Restoring native habitat could help prevent that loss. One studyestimated that if 10 percent of the lawn in every home, school, and park was converted to native plants, insects would have access to four million acres of livable habitat.

(Reducing light pollution can also help save insects. Learn how to reduce yours here.)

Native plants dig deeper

Twenty years ago when Meg Inglis began building her home in Dripping Springs, Texas, just outside of Austin, she and her husband sought out drought-tolerant plants that could survive on the limited water collected by her rainwater system.

Choosing native plants was a “no brainer,” says Inglis, now the executive director of the Native Plant Society of Texas. They use about half as much water as non-native plants like turf grass and have longer roots adapted to reach more than a foot underground to access water.

It’s an important decision as drought-stricken states from Texas to California are expected to see less and less rainfall as the planet warms. In dry climates in the U.S., a single household can devote as much as 60 percent of their water usage toward landscaping.

Some local governments evenoffer incentives to homeowners who conserve water by replacing their turf grass with native plants.

Where to find them

Membership in Inglis’ organization has grown by 11 percent every year for the last five years, she says. If educating people on the importance of native plants was her first hurdle, supplying enough to go around is the second—they’re not normally found in standard nurseries.

Instead, she recommends looking out for native plant sales at botanic gardens and native plant societies. Online vendors sometimes ship plants, but their supply is limited and may not serve your specific region.

One online vendor is seeing sales grow. Garden for Wildlife, an e-commerce site under the National Wildlife Federation launched two years ago to supply native plants. In the first year of operating, the company sold a million dollars in plants, says Garden for Wildlife’s CEO Shubber Ali.

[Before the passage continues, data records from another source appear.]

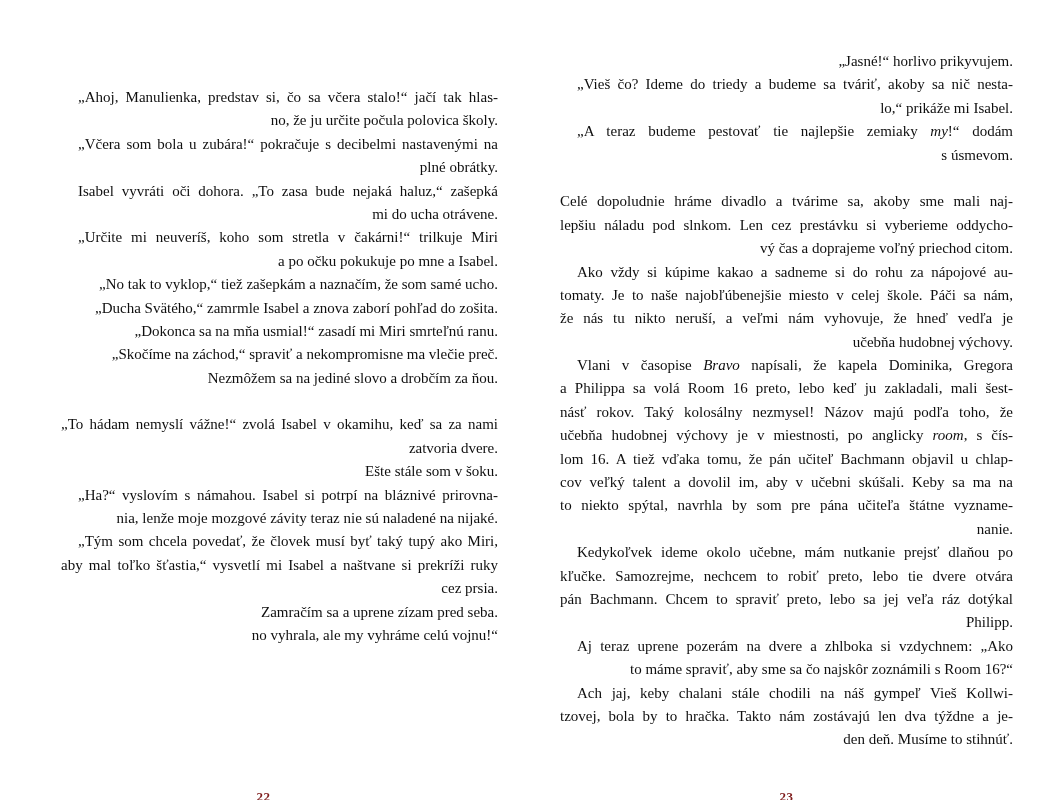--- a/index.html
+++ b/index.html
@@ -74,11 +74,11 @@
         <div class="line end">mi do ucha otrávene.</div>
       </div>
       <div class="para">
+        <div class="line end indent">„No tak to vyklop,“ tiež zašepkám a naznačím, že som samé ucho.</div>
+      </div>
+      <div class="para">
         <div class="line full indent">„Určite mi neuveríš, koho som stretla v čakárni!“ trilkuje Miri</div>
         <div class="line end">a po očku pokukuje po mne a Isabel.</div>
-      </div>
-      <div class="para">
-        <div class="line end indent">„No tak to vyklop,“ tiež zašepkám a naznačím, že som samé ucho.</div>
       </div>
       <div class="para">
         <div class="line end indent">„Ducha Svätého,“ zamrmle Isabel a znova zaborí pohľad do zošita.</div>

He doesn’t see that business slowing any time soon.

“I honestly believe this is a trend that’s only going to go in one direction,” he says.

Not as intimidating as it seems

In San Antonio, White’s love of native plants is catching on. On the first day her shop opened this past March, 80 percent of her stock sold out within the first two hours.

For people who might be daunted by native plants, she suggests starting small, planting them in a small plot or even a small pot on a balcony: “You can create an ecosystem in a 20 inch pot.”

Native plants don’t need the same nutrient-rich commercial potting soil as non-native plants, and they grow without herbicides and pesticides. Many of them are perennial, meaning they don’t need to be replanted every year.

“The first year you plant them it will feel like nothing has happened,” says Ali. “In year three, they just explode. It’s amazing.”

Nurseries like White’s and native plant groups can help teach people how to care for their plants. They can also advise on how to landscape a native lawn so that it looks just as tidy and nice, or even better, than a field of grass.

Inglis promises the work it takes to learn about native plants is worth the benefits.

“I feel like I've accomplished so much. I’ve made my landscape resilient again,” she says. “I feel like I've contributed back to the Earth—I know that sounds hokey but it’s true.”